§ Work to complete: Check which lines in the records hold "zaterdag" and report how many there are, with no other text.

§ Collected data:
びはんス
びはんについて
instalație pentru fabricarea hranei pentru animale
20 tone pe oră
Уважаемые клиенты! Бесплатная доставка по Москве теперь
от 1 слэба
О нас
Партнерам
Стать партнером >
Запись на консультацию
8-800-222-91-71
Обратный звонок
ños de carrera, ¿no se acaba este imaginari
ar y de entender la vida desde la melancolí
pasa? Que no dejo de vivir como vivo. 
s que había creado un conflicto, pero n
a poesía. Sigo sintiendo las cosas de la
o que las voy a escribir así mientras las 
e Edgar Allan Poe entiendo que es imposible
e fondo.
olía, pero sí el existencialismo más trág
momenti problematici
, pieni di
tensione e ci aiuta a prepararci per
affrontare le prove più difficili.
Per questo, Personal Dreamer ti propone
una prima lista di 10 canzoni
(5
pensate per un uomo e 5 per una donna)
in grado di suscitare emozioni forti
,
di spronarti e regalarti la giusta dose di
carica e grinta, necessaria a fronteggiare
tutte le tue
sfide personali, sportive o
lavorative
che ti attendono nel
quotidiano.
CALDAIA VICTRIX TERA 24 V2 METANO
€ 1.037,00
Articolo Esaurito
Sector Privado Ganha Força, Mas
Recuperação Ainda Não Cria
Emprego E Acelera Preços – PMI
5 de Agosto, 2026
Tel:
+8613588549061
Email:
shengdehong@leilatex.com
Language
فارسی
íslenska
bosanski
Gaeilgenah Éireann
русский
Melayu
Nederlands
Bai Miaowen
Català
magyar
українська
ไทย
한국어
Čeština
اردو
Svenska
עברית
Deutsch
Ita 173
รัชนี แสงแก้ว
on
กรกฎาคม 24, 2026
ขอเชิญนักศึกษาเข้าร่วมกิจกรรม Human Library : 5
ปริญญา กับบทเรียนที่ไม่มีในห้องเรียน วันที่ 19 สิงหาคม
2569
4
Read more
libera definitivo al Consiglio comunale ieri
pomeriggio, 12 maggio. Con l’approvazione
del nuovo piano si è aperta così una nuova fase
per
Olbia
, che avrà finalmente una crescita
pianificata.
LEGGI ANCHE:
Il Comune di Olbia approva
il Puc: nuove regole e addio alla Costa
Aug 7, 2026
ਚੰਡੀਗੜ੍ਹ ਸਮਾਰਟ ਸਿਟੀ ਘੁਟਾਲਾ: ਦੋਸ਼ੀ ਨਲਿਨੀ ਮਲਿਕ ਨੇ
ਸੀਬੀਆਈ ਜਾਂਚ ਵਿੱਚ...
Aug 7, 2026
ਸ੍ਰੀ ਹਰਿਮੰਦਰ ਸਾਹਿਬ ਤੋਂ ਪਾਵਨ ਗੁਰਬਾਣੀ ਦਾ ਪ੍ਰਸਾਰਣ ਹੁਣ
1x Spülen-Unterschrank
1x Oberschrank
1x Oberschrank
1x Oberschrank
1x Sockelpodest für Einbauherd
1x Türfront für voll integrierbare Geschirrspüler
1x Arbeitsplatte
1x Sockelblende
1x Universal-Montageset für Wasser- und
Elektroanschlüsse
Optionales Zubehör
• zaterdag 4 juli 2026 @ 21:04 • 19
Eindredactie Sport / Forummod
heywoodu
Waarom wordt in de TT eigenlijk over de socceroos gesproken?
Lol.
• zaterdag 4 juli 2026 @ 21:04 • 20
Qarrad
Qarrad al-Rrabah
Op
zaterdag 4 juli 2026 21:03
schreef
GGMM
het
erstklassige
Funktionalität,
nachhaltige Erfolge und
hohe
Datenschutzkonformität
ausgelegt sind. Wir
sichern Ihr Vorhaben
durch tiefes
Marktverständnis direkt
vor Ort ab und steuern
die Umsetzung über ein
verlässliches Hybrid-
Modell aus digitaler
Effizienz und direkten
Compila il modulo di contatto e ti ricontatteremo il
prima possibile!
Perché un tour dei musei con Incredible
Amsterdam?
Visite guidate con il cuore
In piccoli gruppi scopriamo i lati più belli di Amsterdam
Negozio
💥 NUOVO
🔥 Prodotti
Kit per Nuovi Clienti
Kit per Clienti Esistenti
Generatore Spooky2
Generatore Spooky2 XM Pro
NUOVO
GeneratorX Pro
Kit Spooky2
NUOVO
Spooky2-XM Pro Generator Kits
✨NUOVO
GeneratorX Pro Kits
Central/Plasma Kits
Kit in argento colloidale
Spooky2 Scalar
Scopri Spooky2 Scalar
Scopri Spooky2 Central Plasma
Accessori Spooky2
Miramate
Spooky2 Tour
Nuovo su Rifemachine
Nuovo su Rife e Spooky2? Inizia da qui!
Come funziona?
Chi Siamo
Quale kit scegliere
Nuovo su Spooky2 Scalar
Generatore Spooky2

§ Task result: 3